Though World Bank economist Chea Huot said that the Cambodian government was doing well at increasing its revenues, he suggested a number of steps yesterday to improve collection.

Chea Huot said some firms – particularly small and medium-sized enterprises – did business outside the formal system, resulting in lost revenues that could be destined for state coffers.

“There should be some reform,” he said at the report unveiling in Phnom Penh yesterday.

“Make it simpler for business to pay tax, so they don’t feel uncomfortable.”

There should be some reform ... make it simpler for businesses to pay tax, so they don’t feel uncomfortable.

Revenues increased by 17.5 percent for the first half of 2010 year on year, led by value-added taxes, as well as excise and import duties, while state expenditures had declined 3 percent, according to the report.
The introduction of a property tax, a doubling of the road tax on vehicles, and anti-smuggling efforts could all contribute to state revenues, it added, which were expected to rise to 13.3 percent of GDP in 2010 and 13.6 percent in 2011.

But Cambodia has also granted exemptions, such as the suspension of the 1 percent Advance Profit Tax for members of Garment Manufacturers Association in Cambodia until 2012, which meant less revenue for the state.

In some cases, revenue exemptions were “overly generous”, Chea Huot said.

The report was released days after the Council of Ministers approved 2011’s draft budget, with expenditures set at US$2.4 billion. Minister of Economy and Finance Keat Chhon said the government would “educate people about their obligation to pay tax” at the budget announcement, according to media reports.

Din Virak, official at the Economic, Social, and Culture Council of the Council of Ministers, said yesterday the government was enacting laws to boost investor confidence as well as taking measures to increase state revenues.

“We expect [the anti-corruption institute] will reduce corruption and increase the tax revenue”, he said.

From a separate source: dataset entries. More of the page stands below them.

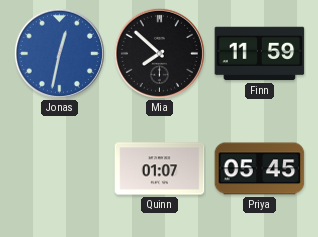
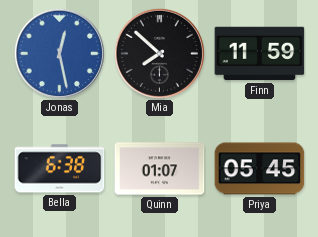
Jonas: 12:32 -> 12:28
Bella: none -> 6:38
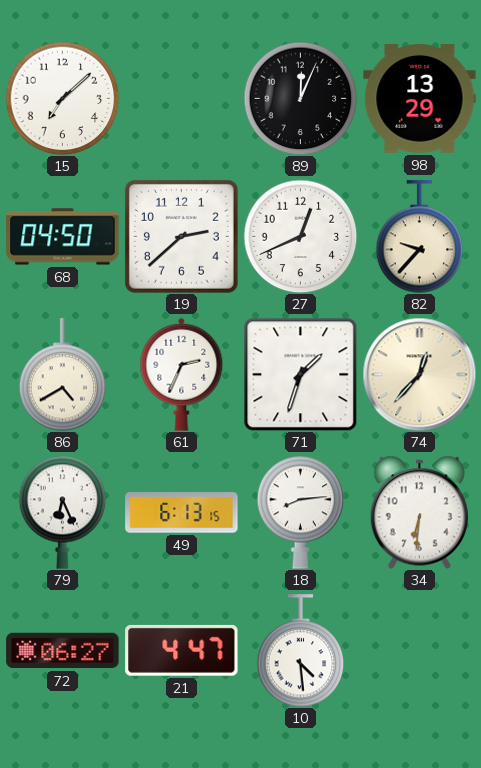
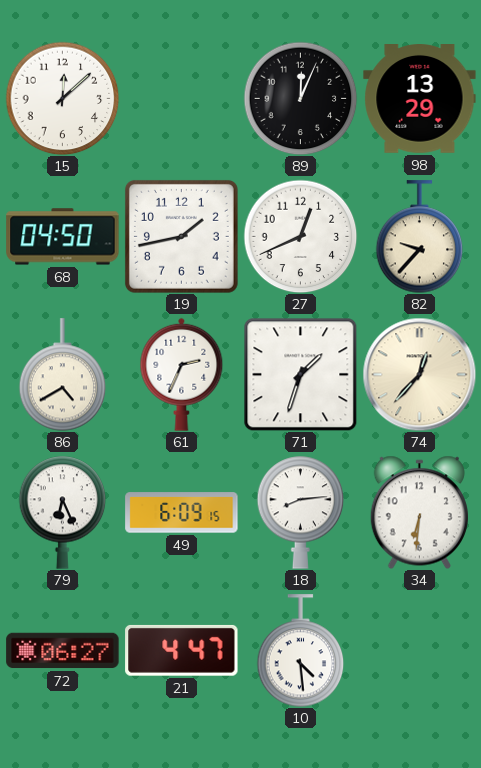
15: 7:08 -> 12:08
19: 2:38 -> 1:43
49: 6:13 -> 6:09
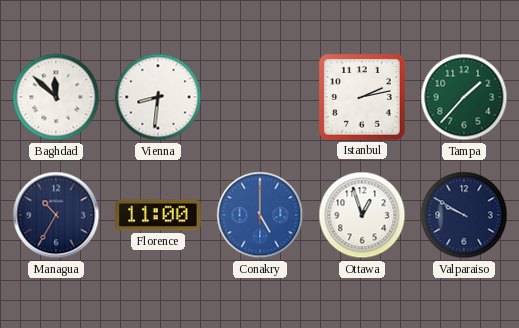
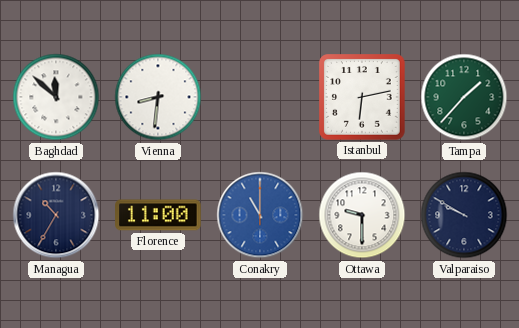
Istanbul: 2:13 -> 6:13
Conakry: 5:00 -> 11:00
Ottawa: 12:57 -> 9:30
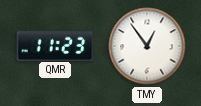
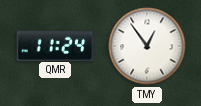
QMR: 11:23 -> 11:24
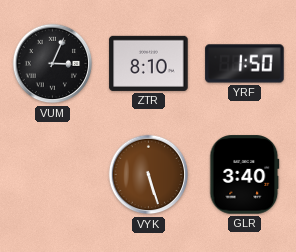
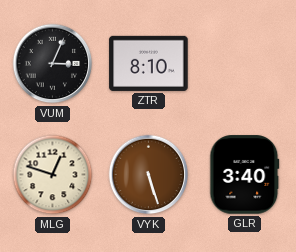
YRF: 1:50 -> none
MLG: none -> 12:48
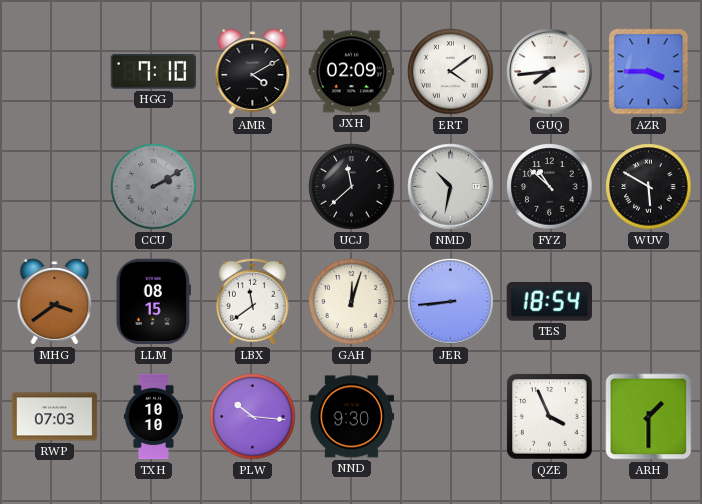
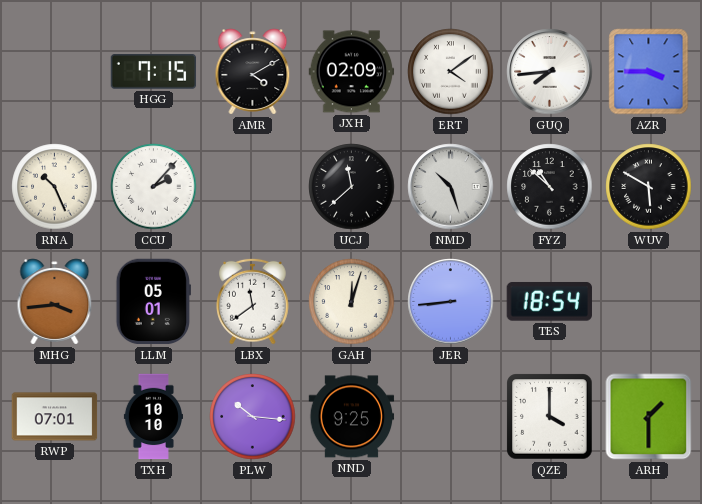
HGG: 7:10 -> 7:15
RNA: none -> 10:26
CCU: 2:10 -> 2:07
CCU dial: grey -> white
NMD: 10:32 -> 10:27
MHG: 3:39 -> 3:44
LLM: 08:15 -> 05:01
RWP: 07:03 -> 07:01
NND: 9:30 -> 9:25
QZE: 3:56 -> 4:00
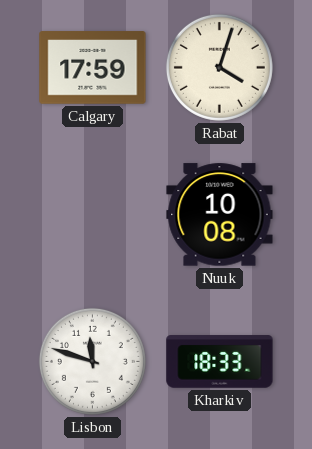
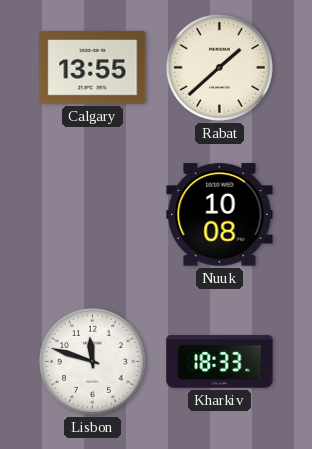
Calgary: 17:59 -> 13:55
Rabat: 4:03 -> 1:38
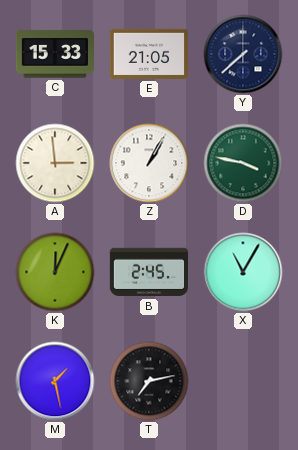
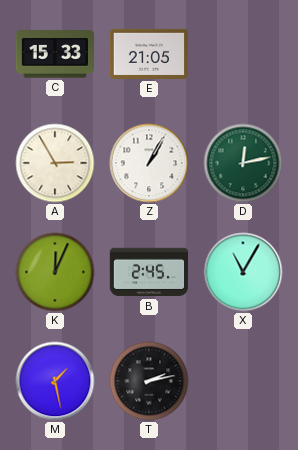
Y: 7:38 -> none
A: 2:59 -> 2:55
D: 3:47 -> 12:13
T: 7:13 -> 2:13
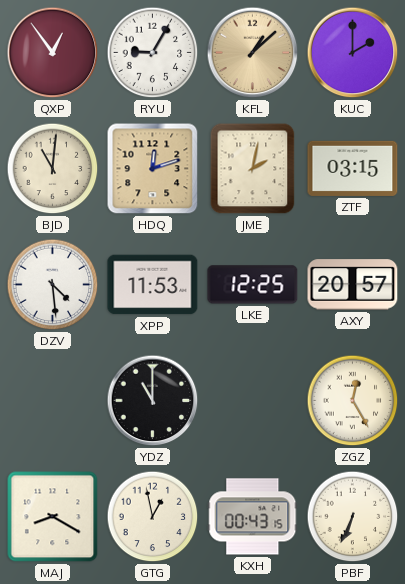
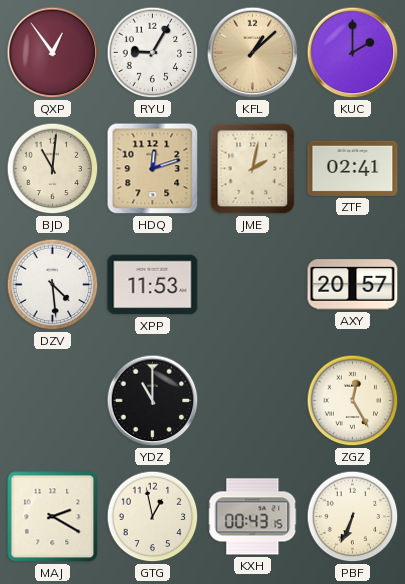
ZTF: 03:15 -> 02:41
LKE: 12:25 -> none
MAJ: 8:20 -> 2:20
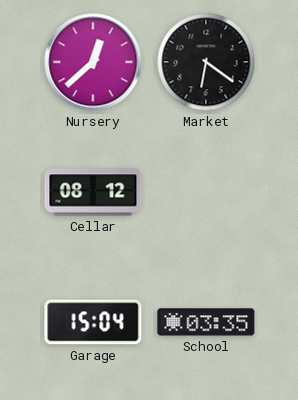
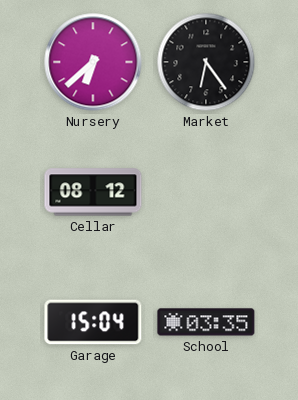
Nursery: 12:38 -> 6:38
Market: 6:21 -> 6:24
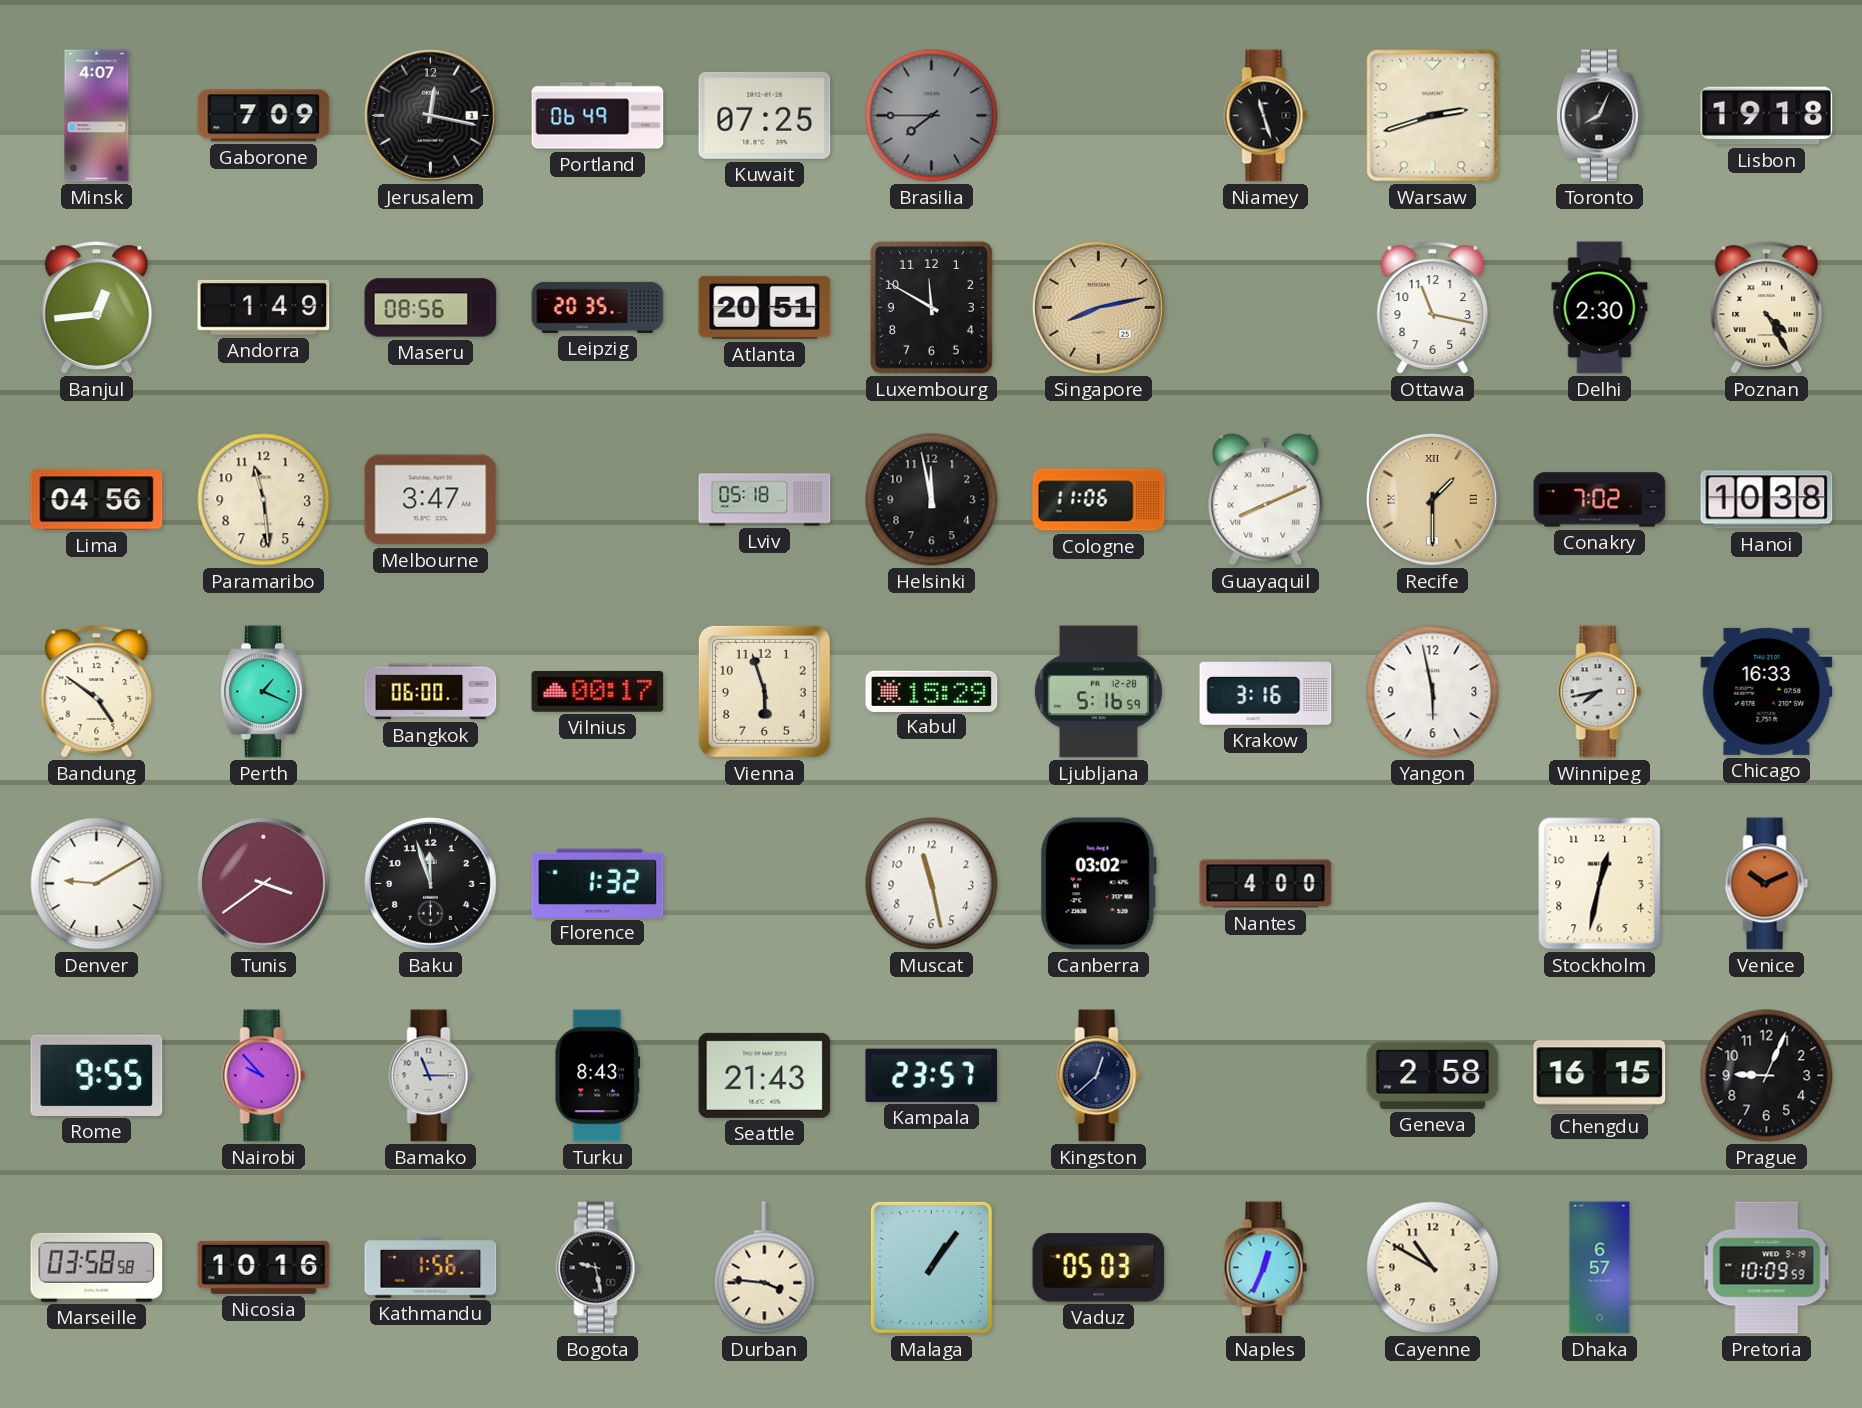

The World Bank’s estimate for the Kingdom’s 2010 GDP growth stayed steady at its previous 4.9 percent estimate, near the 5.0 percent the Asian Development Bank pegged last month.

Although World Bank senior country economist Stephane Guimbert did not comment directly on the budget, he said there was a consensus among the government and observers over the need to unwind fiscal stimulus in the Kingdom.

Regionally, the report said that East Asia was leading the global recovery, but its success has attracted a surge of capital that has inflated currencies, posing a risk to exports and future growth.

But Guimbert said the World Bank was keeping an eye on a potential surge in investment to Cambodia, adding excessive capital inflow was not yet a major issue.